BEGIN Supplied passage

Skip to content

Monitoring the verification endpoint

This guide covers what metrics to expose from the verification endpoint, what alert conditions to configure, and how to integrate with Prometheus and OpenTelemetry.


Key metrics

Request counters

Metric Type Labels Description
agent_manifest_verifications_total Counter result (VALID/MISMATCH/EXPIRED/REVOKED/INCOMPLETE/ERROR) Total verification requests
agent_manifest_revocation_checks_total Counter result (hit/miss/error) CRL checks performed
agent_manifest_manifests_active Gauge attestation_level Manifests in the store by attestation level

Latency histograms

Metric Buckets Description
agent_manifest_verification_duration_seconds [0.001, 0.005, 0.01, 0.025, 0.05, 0.1, 0.25, 0.5, 1.0] End-to-end verification latency
agent_manifest_revocation_check_duration_seconds [0.001, 0.005, 0.01, 0.05, 0.1, 0.5] CRL fetch + lookup latency

Adding Prometheus instrumentation

Install prometheus-client and wrap the verification router:

from fastapi import FastAPI, Request, Response
from prometheus_client import Counter, Histogram, Gauge, generate_latest, CONTENT_TYPE_LATEST
import time

VERIFICATIONS = Counter(
    "agent_manifest_verifications_total",
    "Total verification requests",
    ["result"],
)

END Supplied passage
BEGIN Data in this exercise

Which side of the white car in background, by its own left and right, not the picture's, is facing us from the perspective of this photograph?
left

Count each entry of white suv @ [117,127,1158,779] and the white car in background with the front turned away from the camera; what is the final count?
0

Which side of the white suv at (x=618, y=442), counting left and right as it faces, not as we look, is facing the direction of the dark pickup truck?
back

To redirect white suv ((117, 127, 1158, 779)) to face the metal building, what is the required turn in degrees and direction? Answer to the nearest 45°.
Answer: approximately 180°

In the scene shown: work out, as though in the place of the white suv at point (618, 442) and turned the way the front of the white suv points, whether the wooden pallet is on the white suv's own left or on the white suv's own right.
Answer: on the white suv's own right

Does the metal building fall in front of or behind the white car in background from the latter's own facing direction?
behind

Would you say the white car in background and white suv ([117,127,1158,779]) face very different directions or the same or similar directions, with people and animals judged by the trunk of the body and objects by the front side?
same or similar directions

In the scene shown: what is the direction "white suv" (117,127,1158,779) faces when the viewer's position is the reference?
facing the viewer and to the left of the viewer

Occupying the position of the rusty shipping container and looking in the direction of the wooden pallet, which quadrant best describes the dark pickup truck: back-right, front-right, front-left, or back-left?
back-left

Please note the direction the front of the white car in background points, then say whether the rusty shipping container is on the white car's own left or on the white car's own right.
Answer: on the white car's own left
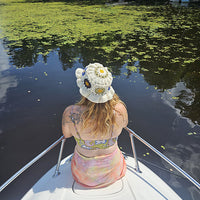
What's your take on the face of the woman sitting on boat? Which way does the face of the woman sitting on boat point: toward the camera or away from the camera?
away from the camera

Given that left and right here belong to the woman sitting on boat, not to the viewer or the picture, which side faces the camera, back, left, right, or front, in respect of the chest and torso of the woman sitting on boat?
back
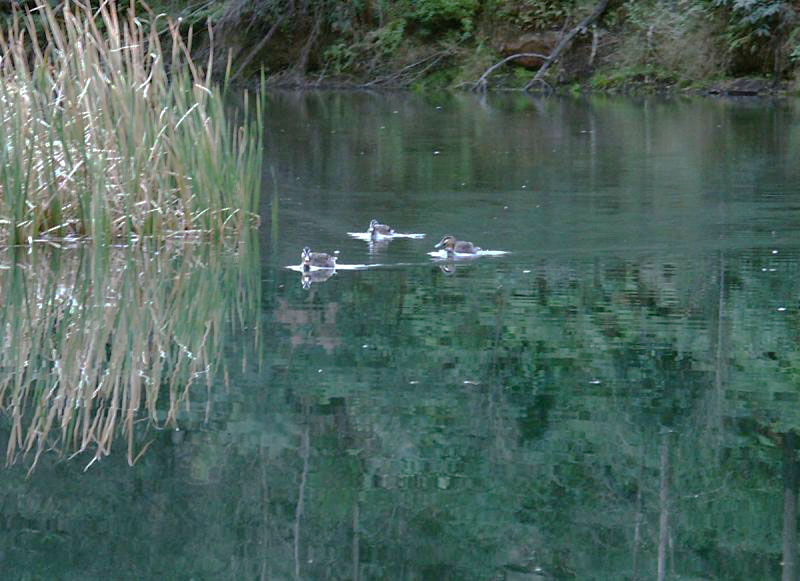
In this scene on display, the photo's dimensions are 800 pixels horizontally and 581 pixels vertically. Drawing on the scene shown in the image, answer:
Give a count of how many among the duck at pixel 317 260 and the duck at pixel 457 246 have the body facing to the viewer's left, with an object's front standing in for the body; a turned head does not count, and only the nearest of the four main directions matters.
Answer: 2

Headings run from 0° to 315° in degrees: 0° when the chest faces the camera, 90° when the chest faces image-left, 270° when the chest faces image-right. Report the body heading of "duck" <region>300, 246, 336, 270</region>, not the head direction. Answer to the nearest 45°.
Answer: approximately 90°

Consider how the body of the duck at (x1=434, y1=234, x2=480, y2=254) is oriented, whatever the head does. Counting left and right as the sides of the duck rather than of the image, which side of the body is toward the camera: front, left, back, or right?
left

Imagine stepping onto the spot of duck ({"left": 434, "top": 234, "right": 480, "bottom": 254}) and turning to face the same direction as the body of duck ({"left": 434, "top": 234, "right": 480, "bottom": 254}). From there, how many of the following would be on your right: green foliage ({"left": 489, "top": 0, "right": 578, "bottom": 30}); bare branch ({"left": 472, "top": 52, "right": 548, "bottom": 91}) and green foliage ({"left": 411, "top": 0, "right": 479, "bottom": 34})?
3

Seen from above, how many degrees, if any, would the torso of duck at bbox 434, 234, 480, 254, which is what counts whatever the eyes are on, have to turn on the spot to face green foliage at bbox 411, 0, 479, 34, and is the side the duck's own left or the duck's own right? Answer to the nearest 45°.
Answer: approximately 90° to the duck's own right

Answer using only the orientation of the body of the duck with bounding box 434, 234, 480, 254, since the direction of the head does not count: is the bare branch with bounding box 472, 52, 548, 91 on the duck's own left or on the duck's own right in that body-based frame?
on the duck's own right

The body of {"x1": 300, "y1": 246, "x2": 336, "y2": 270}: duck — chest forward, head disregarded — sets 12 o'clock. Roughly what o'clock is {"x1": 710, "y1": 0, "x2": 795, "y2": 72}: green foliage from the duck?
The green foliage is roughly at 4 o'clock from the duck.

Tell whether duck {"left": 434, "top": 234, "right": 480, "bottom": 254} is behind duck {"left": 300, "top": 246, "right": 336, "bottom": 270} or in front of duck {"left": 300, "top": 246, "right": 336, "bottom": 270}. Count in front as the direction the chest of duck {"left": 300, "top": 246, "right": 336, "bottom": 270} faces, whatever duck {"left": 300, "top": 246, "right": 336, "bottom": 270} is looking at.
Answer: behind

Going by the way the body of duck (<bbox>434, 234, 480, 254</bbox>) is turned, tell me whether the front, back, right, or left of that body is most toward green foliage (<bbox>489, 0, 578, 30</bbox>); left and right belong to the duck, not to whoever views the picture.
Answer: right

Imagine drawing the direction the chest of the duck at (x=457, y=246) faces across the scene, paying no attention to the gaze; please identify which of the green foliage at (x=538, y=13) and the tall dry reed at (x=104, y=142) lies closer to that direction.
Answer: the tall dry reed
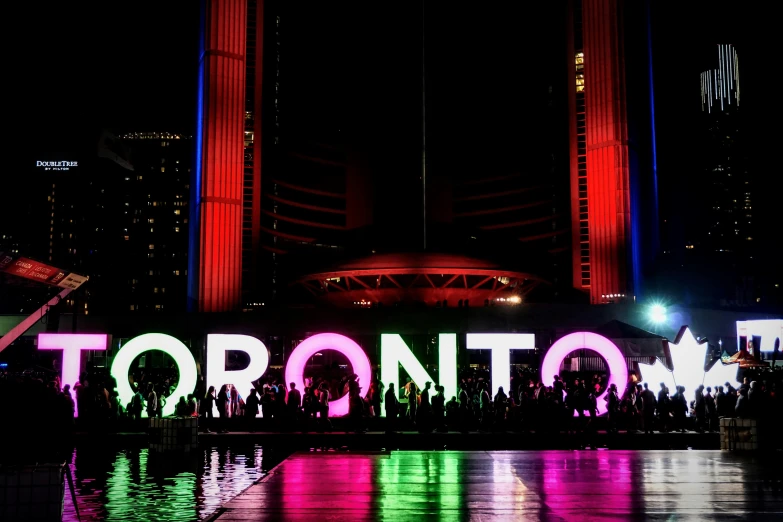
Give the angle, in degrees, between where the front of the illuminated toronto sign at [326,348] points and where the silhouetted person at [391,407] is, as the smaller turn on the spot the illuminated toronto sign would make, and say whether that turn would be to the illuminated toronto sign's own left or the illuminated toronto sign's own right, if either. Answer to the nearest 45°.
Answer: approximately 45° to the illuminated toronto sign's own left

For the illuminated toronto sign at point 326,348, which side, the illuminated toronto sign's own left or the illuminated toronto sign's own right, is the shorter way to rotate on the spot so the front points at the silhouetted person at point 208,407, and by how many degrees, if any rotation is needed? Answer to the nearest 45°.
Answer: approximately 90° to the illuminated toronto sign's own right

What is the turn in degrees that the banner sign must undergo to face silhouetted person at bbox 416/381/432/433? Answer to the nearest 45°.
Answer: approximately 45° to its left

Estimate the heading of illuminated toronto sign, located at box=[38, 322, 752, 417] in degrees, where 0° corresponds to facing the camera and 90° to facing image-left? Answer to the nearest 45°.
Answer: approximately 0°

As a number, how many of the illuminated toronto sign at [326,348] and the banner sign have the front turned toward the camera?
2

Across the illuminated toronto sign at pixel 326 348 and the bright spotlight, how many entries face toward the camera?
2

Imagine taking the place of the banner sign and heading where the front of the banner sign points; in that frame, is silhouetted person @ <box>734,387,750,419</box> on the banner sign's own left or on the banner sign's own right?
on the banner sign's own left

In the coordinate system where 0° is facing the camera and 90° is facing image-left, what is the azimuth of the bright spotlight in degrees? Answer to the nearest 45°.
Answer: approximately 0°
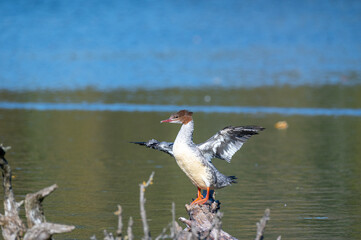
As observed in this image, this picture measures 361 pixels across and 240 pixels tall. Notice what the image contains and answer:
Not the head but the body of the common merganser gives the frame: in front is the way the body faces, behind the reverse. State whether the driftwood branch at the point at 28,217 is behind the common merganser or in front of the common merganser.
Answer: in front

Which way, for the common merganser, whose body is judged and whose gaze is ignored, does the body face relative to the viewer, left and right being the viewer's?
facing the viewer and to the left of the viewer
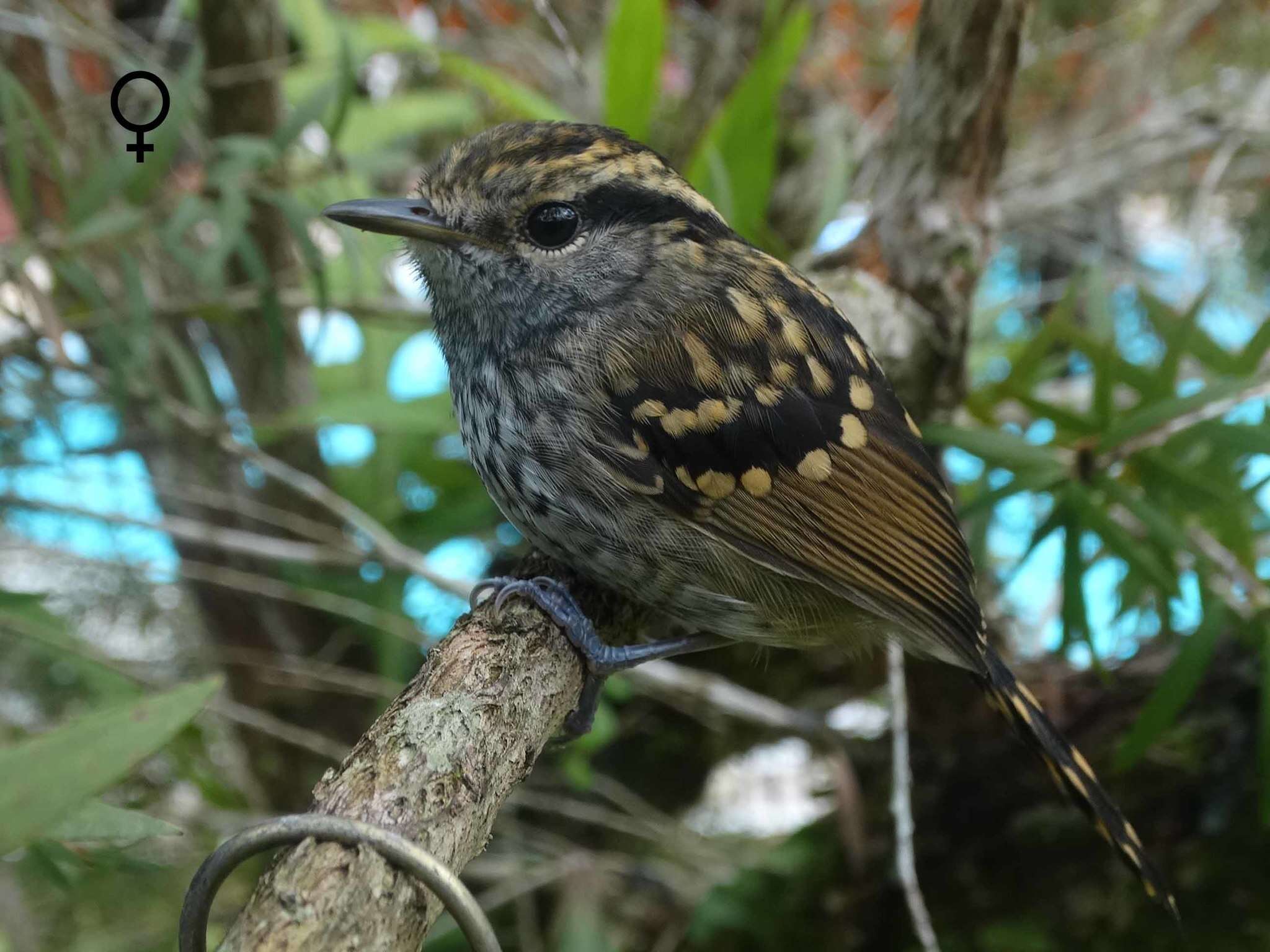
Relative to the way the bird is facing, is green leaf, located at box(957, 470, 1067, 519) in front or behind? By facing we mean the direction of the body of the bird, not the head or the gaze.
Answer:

END Data in this exercise

### Work instruction 1
In the monitoring guide, which label is attached to the agent_manifest_manifests_active gauge?
### Work instruction 2
Output the part of the entries that opens with the line containing "Tell whether duck" and closes with the line containing "Answer: approximately 45° to its left" as a Markdown table with the columns Row and Line, one numbered row per line, skipping blank lines and leaving out the pictures.

### Exercise solution 1
attestation_level

### Exercise solution 2
| Row | Line |
|---|---|
| 1 | Tell whether duck {"left": 434, "top": 234, "right": 480, "bottom": 254} is behind duck {"left": 300, "top": 246, "right": 336, "bottom": 270} or in front of duck {"left": 300, "top": 246, "right": 336, "bottom": 270}. Count in front as the direction the chest of duck {"left": 300, "top": 246, "right": 336, "bottom": 270} faces, whatever duck {"left": 300, "top": 246, "right": 336, "bottom": 270} is looking at. |
| 2 | Answer: behind |
| 3 | Going by the way the body of duck (<bbox>434, 234, 480, 254</bbox>) is turned, tell me whether the front, back, right, or left of that body is most toward green foliage (<bbox>489, 0, 578, 30</bbox>); left and right belong to the duck, not to whoever views the picture. |
| 4 | Answer: right |
| 5 | Imagine drawing the direction the chest of the duck at (x=457, y=246) faces across the scene, paying no attention to the gaze; please identify which of the green foliage at (x=538, y=13) and the tall dry reed at (x=104, y=142) lies closer to that direction. |
| 6 | Answer: the tall dry reed |
| 7 | Give the angle, in degrees, between where the front of the illuminated toronto sign at [326,348] points and where the silhouetted person at [391,407] is, as the smaller turn on the spot the illuminated toronto sign would make, and say whether that turn would be to the illuminated toronto sign's own left or the illuminated toronto sign's own right, if either. Answer to the nearest 45°. |
| 8 | Answer: approximately 45° to the illuminated toronto sign's own left |
| 9 | For the illuminated toronto sign at point 326,348, which side, the illuminated toronto sign's own left or the illuminated toronto sign's own right, is the shorter way to rotate on the spot so the front points at the silhouetted person at point 208,407, and by how many degrees, if any rotation is needed? Answer to the nearest 45°. |
| 10 | Answer: approximately 90° to the illuminated toronto sign's own right |
| 11 | What is the turn in degrees that the banner sign must undergo to face silhouetted person at bbox 416/381/432/433? Answer to the nearest 45°. |
| 12 | Answer: approximately 45° to its left |